AIM OF THE EXERCISE
Copy the listing word for word, starting with the line containing "Шарлотта Ц." and going on through the line containing "Рамка как на картинке. В целом — доволен!".

DATA LISTING
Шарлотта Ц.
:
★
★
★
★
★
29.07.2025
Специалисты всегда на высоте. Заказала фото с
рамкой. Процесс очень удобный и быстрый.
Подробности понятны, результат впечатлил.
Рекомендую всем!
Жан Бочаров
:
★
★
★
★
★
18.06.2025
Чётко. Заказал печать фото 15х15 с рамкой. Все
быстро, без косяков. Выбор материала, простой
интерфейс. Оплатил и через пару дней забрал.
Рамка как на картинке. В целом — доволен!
* * *
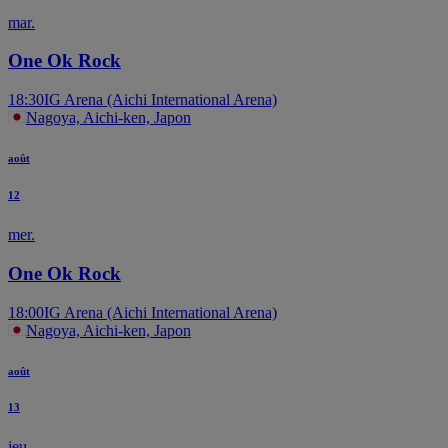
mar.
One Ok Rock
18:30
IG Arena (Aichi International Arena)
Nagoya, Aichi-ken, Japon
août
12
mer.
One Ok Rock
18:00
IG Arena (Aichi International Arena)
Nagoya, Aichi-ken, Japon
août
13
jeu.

SOLUTION TO THIS PROBLEM
Шарлотта Ц.
:
★
★
★
★
★
29.07.2025
Специалисты всегда на высоте. Заказала фото с
рамкой. Процесс очень удобный и быстрый.
Подробности понятны, результат впечатлил.
Рекомендую всем!
Жан Бочаров
:
★
★
★
★
★
18.06.2025
Чётко. Заказал печать фото 15х15 с рамкой. Все
быстро, без косяков. Выбор материала, простой
интерфейс. Оплатил и через пару дней забрал.
Рамка как на картинке. В целом — доволен!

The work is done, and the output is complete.